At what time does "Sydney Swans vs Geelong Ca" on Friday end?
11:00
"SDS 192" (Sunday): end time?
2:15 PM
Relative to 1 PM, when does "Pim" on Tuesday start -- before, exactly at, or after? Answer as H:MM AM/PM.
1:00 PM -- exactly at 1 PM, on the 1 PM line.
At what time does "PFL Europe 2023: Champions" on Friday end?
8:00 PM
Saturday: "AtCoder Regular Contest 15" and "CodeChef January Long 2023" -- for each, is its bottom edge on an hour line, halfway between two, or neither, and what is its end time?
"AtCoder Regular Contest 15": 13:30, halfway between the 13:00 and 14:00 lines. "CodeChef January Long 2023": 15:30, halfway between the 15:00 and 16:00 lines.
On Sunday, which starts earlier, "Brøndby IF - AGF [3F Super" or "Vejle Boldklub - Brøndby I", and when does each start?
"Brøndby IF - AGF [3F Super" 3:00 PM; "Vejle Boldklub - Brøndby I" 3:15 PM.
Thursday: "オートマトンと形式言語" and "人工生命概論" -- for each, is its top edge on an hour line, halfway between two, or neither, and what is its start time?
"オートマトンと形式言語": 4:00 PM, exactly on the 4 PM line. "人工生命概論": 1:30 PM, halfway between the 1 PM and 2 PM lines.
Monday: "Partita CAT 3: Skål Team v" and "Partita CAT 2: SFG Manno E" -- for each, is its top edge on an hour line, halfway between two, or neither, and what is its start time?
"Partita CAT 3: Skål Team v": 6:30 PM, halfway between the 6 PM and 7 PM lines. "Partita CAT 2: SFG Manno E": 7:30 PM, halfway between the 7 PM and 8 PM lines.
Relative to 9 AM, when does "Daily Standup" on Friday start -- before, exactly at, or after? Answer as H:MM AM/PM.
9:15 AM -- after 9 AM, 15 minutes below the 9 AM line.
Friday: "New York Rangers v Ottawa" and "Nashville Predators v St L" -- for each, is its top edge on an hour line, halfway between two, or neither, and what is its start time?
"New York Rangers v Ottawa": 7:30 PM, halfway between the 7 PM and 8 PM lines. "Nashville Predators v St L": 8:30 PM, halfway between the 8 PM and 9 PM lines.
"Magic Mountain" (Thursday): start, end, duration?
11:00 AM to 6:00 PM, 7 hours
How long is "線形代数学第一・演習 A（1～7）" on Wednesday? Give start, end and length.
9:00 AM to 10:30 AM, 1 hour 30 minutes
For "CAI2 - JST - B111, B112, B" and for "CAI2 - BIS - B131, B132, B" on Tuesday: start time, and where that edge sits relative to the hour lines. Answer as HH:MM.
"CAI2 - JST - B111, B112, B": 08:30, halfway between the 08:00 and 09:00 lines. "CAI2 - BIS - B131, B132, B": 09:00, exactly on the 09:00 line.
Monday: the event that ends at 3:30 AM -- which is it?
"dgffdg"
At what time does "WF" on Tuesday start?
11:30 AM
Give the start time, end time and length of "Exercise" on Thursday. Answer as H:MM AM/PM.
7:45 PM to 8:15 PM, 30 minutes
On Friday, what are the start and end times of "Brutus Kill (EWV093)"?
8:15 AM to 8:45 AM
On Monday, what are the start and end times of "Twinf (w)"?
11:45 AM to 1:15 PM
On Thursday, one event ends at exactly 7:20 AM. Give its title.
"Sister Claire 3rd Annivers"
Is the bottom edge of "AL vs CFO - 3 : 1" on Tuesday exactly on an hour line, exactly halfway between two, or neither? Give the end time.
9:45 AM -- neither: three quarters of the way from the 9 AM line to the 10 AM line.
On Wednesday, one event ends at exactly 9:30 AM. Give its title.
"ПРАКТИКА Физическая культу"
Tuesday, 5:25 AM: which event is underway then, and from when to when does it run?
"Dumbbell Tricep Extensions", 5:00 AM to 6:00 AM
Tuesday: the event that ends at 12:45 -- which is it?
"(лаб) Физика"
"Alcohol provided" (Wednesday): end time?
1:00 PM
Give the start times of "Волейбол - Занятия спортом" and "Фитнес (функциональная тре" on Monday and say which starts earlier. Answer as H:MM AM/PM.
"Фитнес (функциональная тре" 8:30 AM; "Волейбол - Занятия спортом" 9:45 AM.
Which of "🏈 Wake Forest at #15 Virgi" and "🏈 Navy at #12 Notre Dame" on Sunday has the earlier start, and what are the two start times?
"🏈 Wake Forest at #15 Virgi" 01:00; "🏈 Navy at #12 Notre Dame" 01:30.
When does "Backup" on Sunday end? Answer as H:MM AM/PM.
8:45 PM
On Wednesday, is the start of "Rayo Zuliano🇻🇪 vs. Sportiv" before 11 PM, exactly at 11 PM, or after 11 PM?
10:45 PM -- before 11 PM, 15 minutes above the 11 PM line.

■ ■ ■ ■ ■

### Task to complete
Copy the records above word for word, from the line containing "On Wednesday, is" through the end of the records.

### Answer for the task
On Wednesday, is the start of "Rayo Zuliano🇻🇪 vs. Sportiv" before 11 PM, exactly at 11 PM, or after 11 PM?
10:45 PM -- before 11 PM, 15 minutes above the 11 PM line.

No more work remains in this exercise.